Michael John Shehadie was found to have breached statutory provisions binding solicitors in relation to mortgages.
“In our view the respondent is continuing to have some difficulty in acknowledging his offences, and the risk to which they exposed others,” the tribunal said in relation to a misappropriation charge.
In one instance, Mr Shehadie, of Michie Shehadie & Co, was found to have directed the estate agent to deposit money into his practice’s trust account, before he transferred the money into his cash management account.
Though Mr Shehadie made no use of the money while it was under his control, the tribunal found he breached the purchaser’s right to have the deposit monies held in trust pending settlement and to receive the benefit of any interest earned during this period.
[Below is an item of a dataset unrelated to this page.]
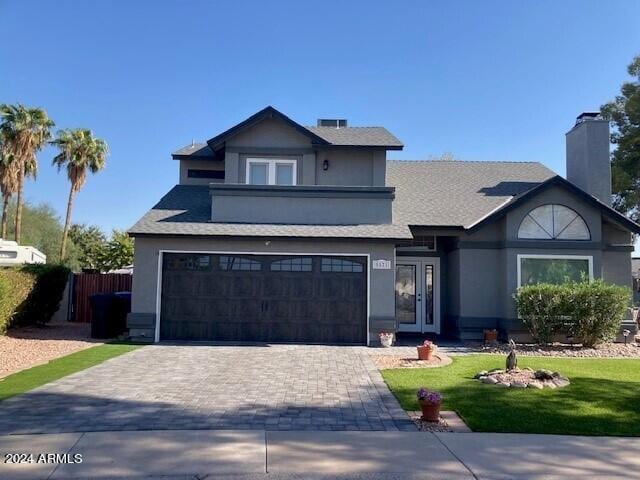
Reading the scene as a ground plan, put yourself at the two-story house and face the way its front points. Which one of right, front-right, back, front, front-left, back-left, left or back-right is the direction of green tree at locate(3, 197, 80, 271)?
back-right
Mr Shehadie admitted that in 2011 he acted in respect of a regulated mortgage, a breach of the Legal Profession Act 2004. In another case, he admitted that he failed in his obligation to give written notice to a client of the fidelity insurance risk she might face if she entrusted money to him.
He was charged with misappropriation over the same matter, but denied that he had behaved dishonestly.
“The conduct in which he engaged in not holding the deposit pending settlement in a trust account would be seen by reasonably minded, objective observers as dishonest,” the tribunal found.
The tribunal ordered that Mr Shehadie pay the law society’s costs, in addition to the $25,000 fine.